— Requirement —
All that should be output is the block of lines below from the line with "ANALYSIS OF SUBMISSIONS" to the line with "5. Documents", both included, exactly as written.

— The data —
---+---
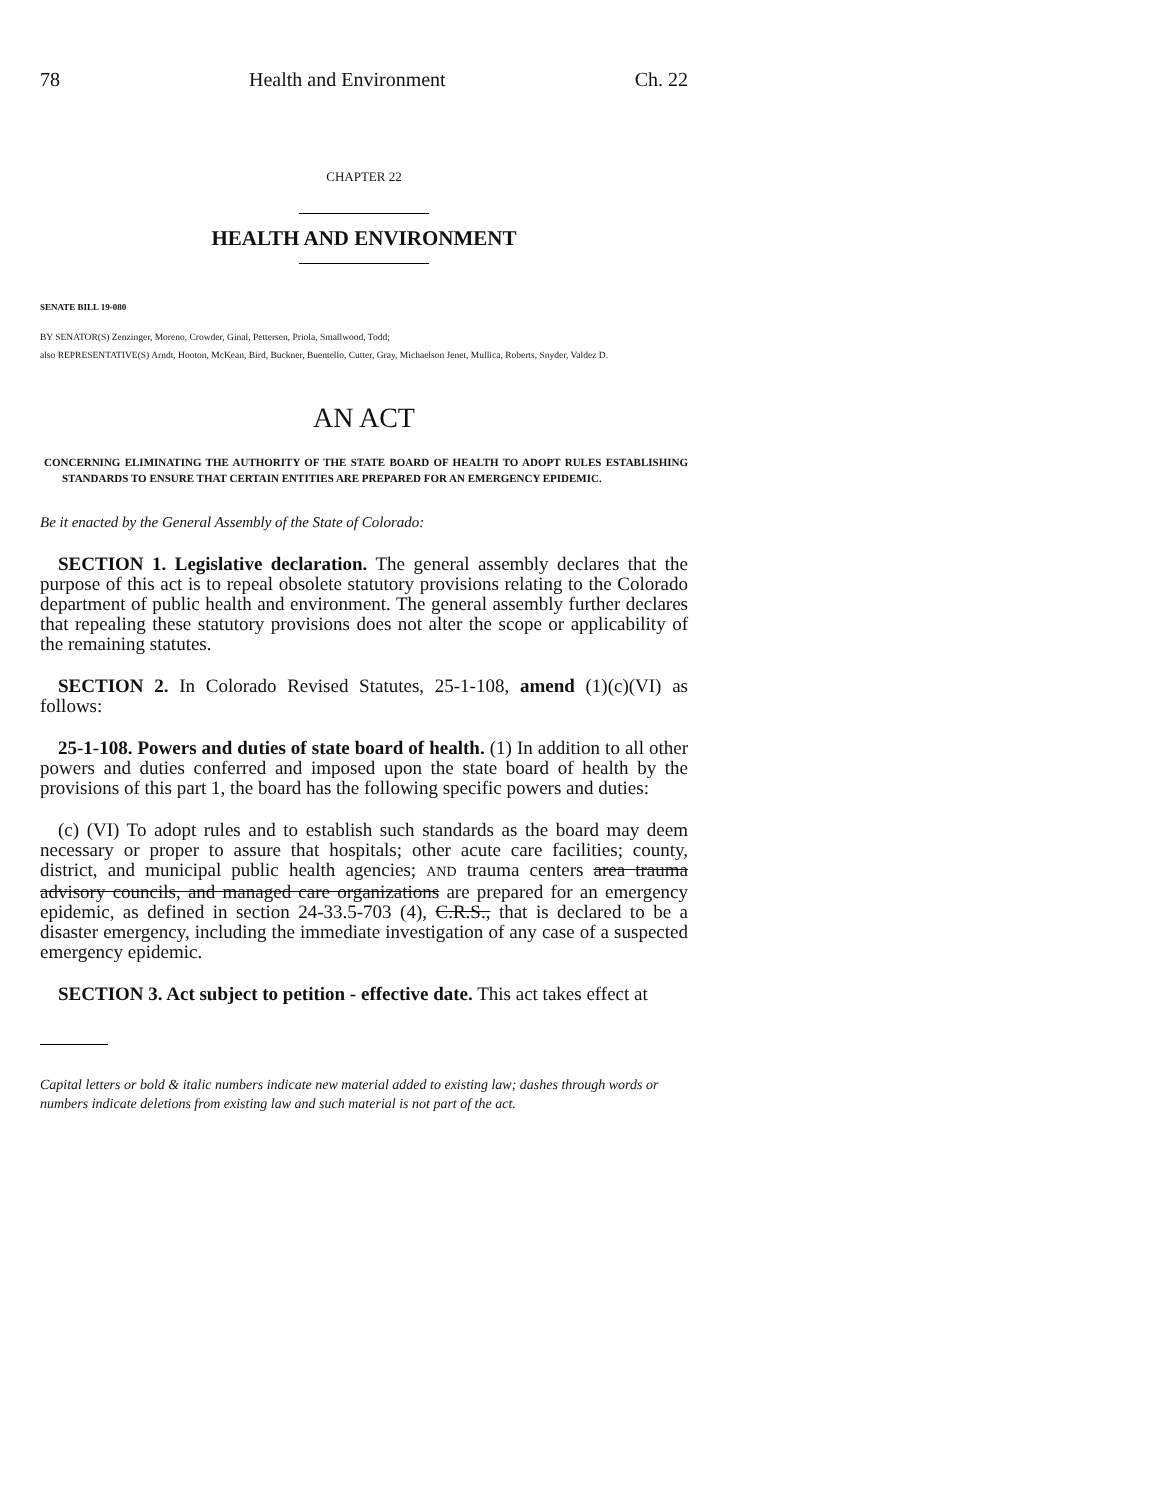78 Health and Environment Ch. 22
CHAPTER 22
HEALTH AND ENVIRONMENT
SENATE BILL 19-080
BY SENATOR(S) Zenzinger, Moreno, Crowder, Ginal, Pettersen, Priola, Smallwood, Todd;
also REPRESENTATIVE(S) Arndt, Hooton, McKean, Bird, Buckner, Buentello, Cutter, Gray, Michaelson Jenet, Mullica, Roberts, Snyder, Valdez D.
AN ACT
CONCERNING ELIMINATING THE AUTHORITY OF THE STATE BOARD OF HEALTH TO ADOPT RULES ESTABLISHING STANDARDS TO ENSURE THAT CERTAIN ENTITIES ARE PREPARED FOR AN EMERGENCY EPIDEMIC.
Be it enacted by the General Assembly of the State of Colorado:
SECTION 1. Legislative declaration. The general assembly declares that the purpose of this act is to repeal obsolete statutory provisions relating to the Colorado department of public health and environment. The general assembly further declares that repealing these statutory provisions does not alter the scope or applicability of the remaining statutes.
SECTION 2. In Colorado Revised Statutes, 25-1-108, amend (1)(c)(VI) as follows:
25-1-108. Powers and duties of state board of health. (1) In addition to all other powers and duties conferred and imposed upon the state board of health by the provisions of this part 1, the board has the following specific powers and duties:
(c) (VI) To adopt rules and to establish such standards as the board may deem necessary or proper to assure that hospitals; other acute care facilities; county, district, and municipal public health agencies; AND trauma centers area trauma advisory councils, and managed care organizations are prepared for an emergency epidemic, as defined in section 24-33.5-703 (4), C.R.S., that is declared to be a disaster emergency, including the immediate investigation of any case of a suspected emergency epidemic.
SECTION 3. Act subject to petition - effective date. This act takes effect at
Capital letters or bold & italic numbers indicate new material added to existing law; dashes through words or numbers indicate deletions from existing law and such material is not part of the act.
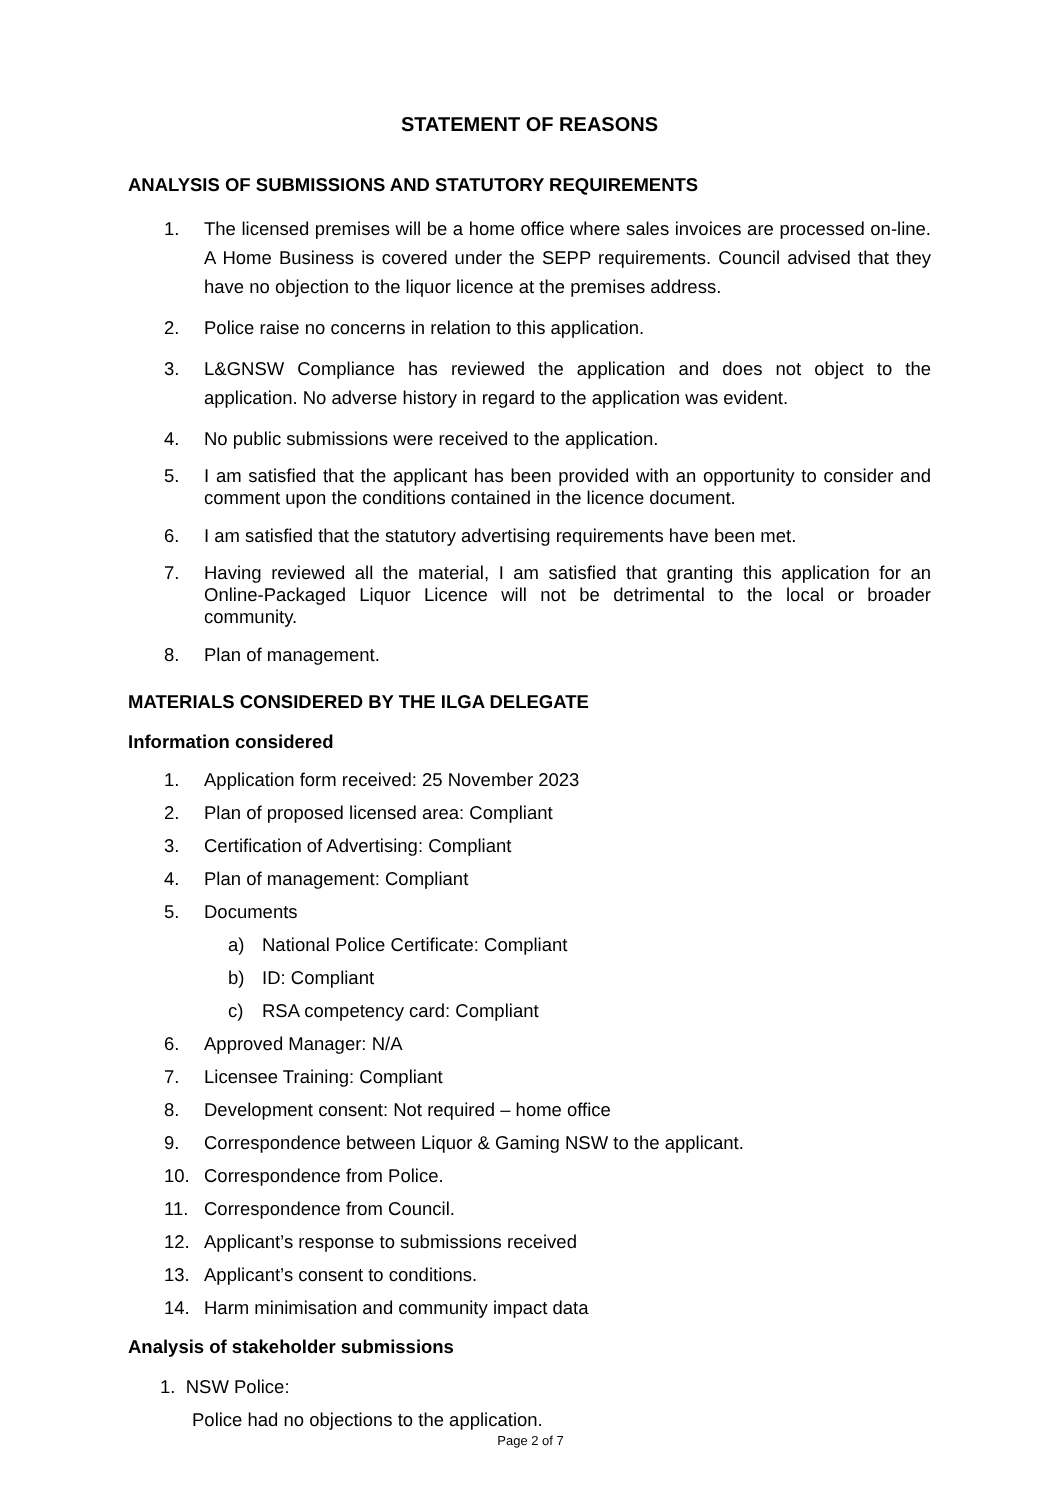STATEMENT OF REASONS
ANALYSIS OF SUBMISSIONS AND STATUTORY REQUIREMENTS
1. The licensed premises will be a home office where sales invoices are processed on-line. A Home Business is covered under the SEPP requirements. Council advised that they have no objection to the liquor licence at the premises address.
2. Police raise no concerns in relation to this application.
3. L&GNSW Compliance has reviewed the application and does not object to the application. No adverse history in regard to the application was evident.
4. No public submissions were received to the application.
5. I am satisfied that the applicant has been provided with an opportunity to consider and comment upon the conditions contained in the licence document.
6. I am satisfied that the statutory advertising requirements have been met.
7. Having reviewed all the material, I am satisfied that granting this application for an Online-Packaged Liquor Licence will not be detrimental to the local or broader community.
8. Plan of management.
MATERIALS CONSIDERED BY THE ILGA DELEGATE
Information considered
1. Application form received: 25 November 2023
2. Plan of proposed licensed area: Compliant
3. Certification of Advertising: Compliant
4. Plan of management: Compliant
5. Documents
a) National Police Certificate: Compliant
b) ID: Compliant
c) RSA competency card: Compliant
6. Approved Manager: N/A
7. Licensee Training: Compliant
8. Development consent: Not required – home office
9. Correspondence between Liquor & Gaming NSW to the applicant.
10. Correspondence from Police.
11. Correspondence from Council.
12. Applicant’s response to submissions received
13. Applicant’s consent to conditions.
14. Harm minimisation and community impact data
Analysis of stakeholder submissions
1. NSW Police:
Police had no objections to the application.
Page 2 of 7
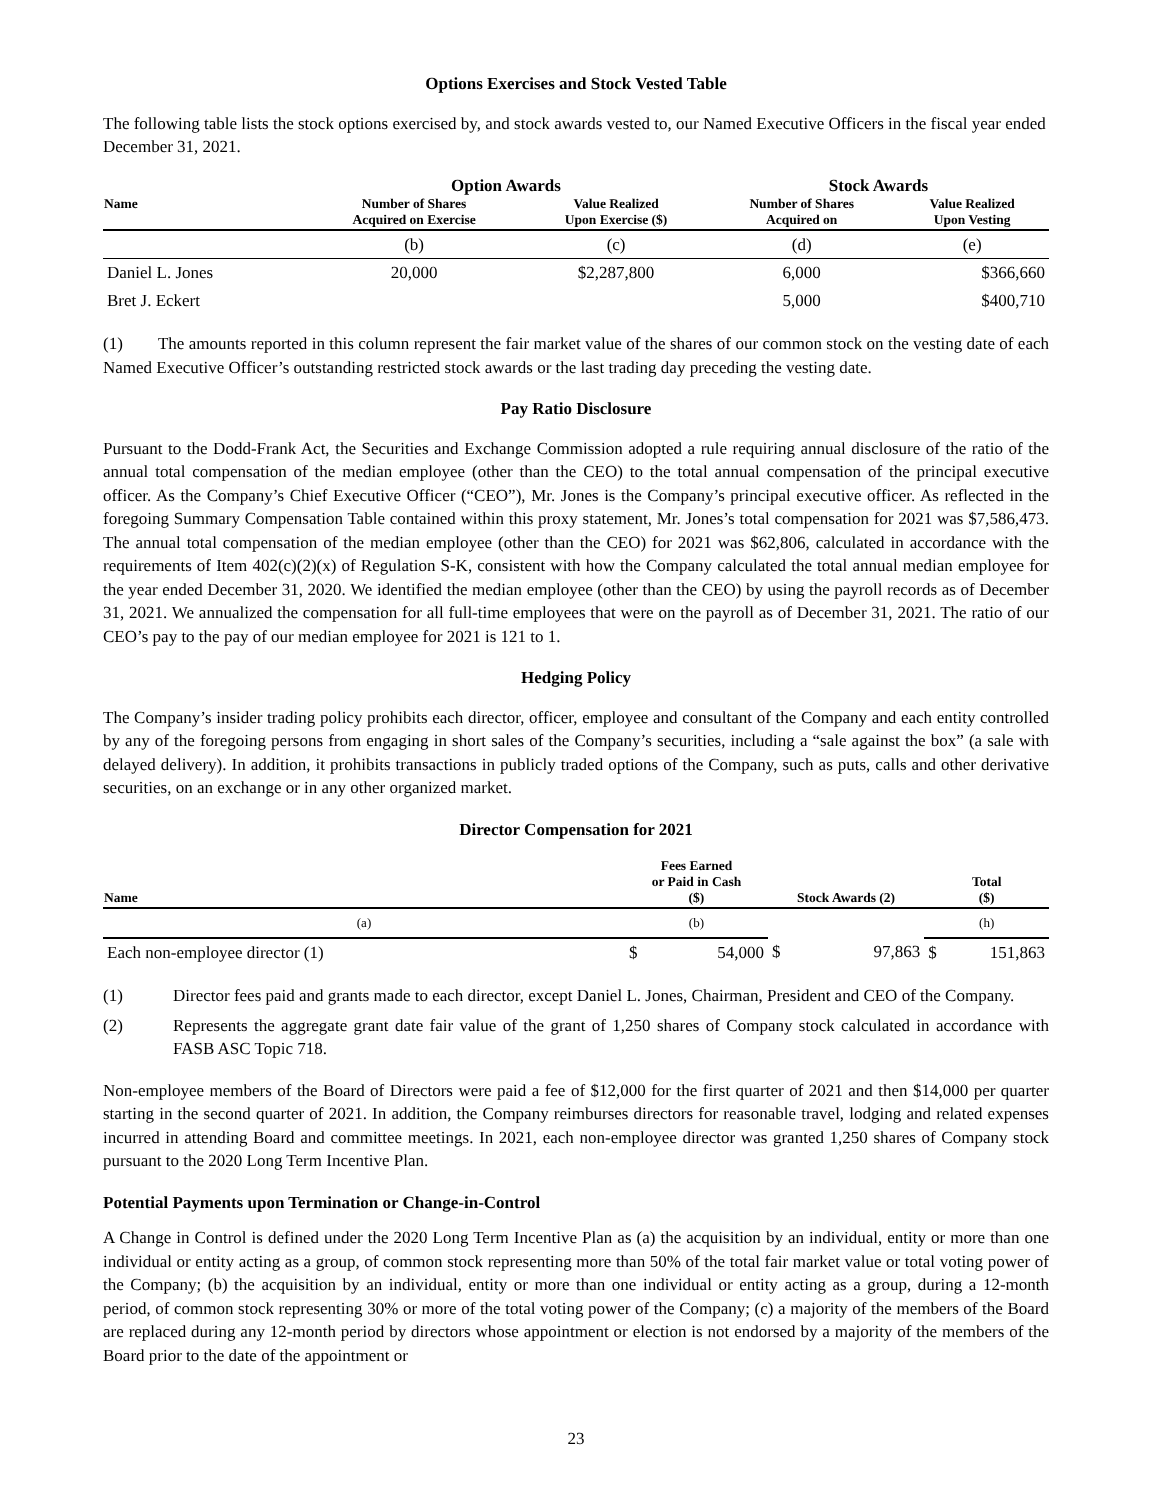Options Exercises and Stock Vested Table
The following table lists the stock options exercised by, and stock awards vested to, our Named Executive Officers in the fiscal year ended December 31, 2021.
| | Option Awards | | Stock Awards | |
| --- | --- | --- | --- | --- |
| Name | Number of Shares Acquired on Exercise | Value Realized Upon Exercise ($) | Number of Shares Acquired on | Value Realized Upon Vesting |
| | (b) | (c) | (d) | (e) |
| Daniel L. Jones | 20,000 | $2,287,800 | 6,000 | $366,660 |
| Bret J. Eckert | | | 5,000 | $400,710 |
(1) The amounts reported in this column represent the fair market value of the shares of our common stock on the vesting date of each Named Executive Officer’s outstanding restricted stock awards or the last trading day preceding the vesting date.
Pay Ratio Disclosure
Pursuant to the Dodd-Frank Act, the Securities and Exchange Commission adopted a rule requiring annual disclosure of the ratio of the annual total compensation of the median employee (other than the CEO) to the total annual compensation of the principal executive officer. As the Company’s Chief Executive Officer (“CEO”), Mr. Jones is the Company’s principal executive officer. As reflected in the foregoing Summary Compensation Table contained within this proxy statement, Mr. Jones’s total compensation for 2021 was $7,586,473. The annual total compensation of the median employee (other than the CEO) for 2021 was $62,806, calculated in accordance with the requirements of Item 402(c)(2)(x) of Regulation S-K, consistent with how the Company calculated the total annual median employee for the year ended December 31, 2020. We identified the median employee (other than the CEO) by using the payroll records as of December 31, 2021. We annualized the compensation for all full-time employees that were on the payroll as of December 31, 2021. The ratio of our CEO’s pay to the pay of our median employee for 2021 is 121 to 1.
Hedging Policy
The Company’s insider trading policy prohibits each director, officer, employee and consultant of the Company and each entity controlled by any of the foregoing persons from engaging in short sales of the Company’s securities, including a “sale against the box” (a sale with delayed delivery). In addition, it prohibits transactions in publicly traded options of the Company, such as puts, calls and other derivative securities, on an exchange or in any other organized market.
Director Compensation for 2021
| Name | Fees Earned or Paid in Cash ($) | | Stock Awards (2) | | Total ($) | |
| --- | --- | --- | --- | --- | --- | --- |
| (a) | (b) | | | | (h) | |
| Each non-employee director (1) | $ | 54,000 | $ | 97,863 | $ | 151,863 |
(1) Director fees paid and grants made to each director, except Daniel L. Jones, Chairman, President and CEO of the Company.
(2) Represents the aggregate grant date fair value of the grant of 1,250 shares of Company stock calculated in accordance with FASB ASC Topic 718.
Non-employee members of the Board of Directors were paid a fee of $12,000 for the first quarter of 2021 and then $14,000 per quarter starting in the second quarter of 2021. In addition, the Company reimburses directors for reasonable travel, lodging and related expenses incurred in attending Board and committee meetings. In 2021, each non-employee director was granted 1,250 shares of Company stock pursuant to the 2020 Long Term Incentive Plan.
Potential Payments upon Termination or Change-in-Control
A Change in Control is defined under the 2020 Long Term Incentive Plan as (a) the acquisition by an individual, entity or more than one individual or entity acting as a group, of common stock representing more than 50% of the total fair market value or total voting power of the Company; (b) the acquisition by an individual, entity or more than one individual or entity acting as a group, during a 12-month period, of common stock representing 30% or more of the total voting power of the Company; (c) a majority of the members of the Board are replaced during any 12-month period by directors whose appointment or election is not endorsed by a majority of the members of the Board prior to the date of the appointment or
23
---+---
— Answer box —
ANALYSIS OF SUBMISSIONS AND STATUTORY REQUIREMENTS
1. The licensed premises will be a home office where sales invoices are processed on-line. A Home Business is covered under the SEPP requirements. Council advised that they have no objection to the liquor licence at the premises address.
2. Police raise no concerns in relation to this application.
3. L&GNSW Compliance has reviewed the application and does not object to the application. No adverse history in regard to the application was evident.
4. No public submissions were received to the application.
5. I am satisfied that the applicant has been provided with an opportunity to consider and comment upon the conditions contained in the licence document.
6. I am satisfied that the statutory advertising requirements have been met.
7. Having reviewed all the material, I am satisfied that granting this application for an Online-Packaged Liquor Licence will not be detrimental to the local or broader community.
8. Plan of management.
MATERIALS CONSIDERED BY THE ILGA DELEGATE
Information considered
1. Application form received: 25 November 2023
2. Plan of proposed licensed area: Compliant
3. Certification of Advertising: Compliant
4. Plan of management: Compliant
5. Documents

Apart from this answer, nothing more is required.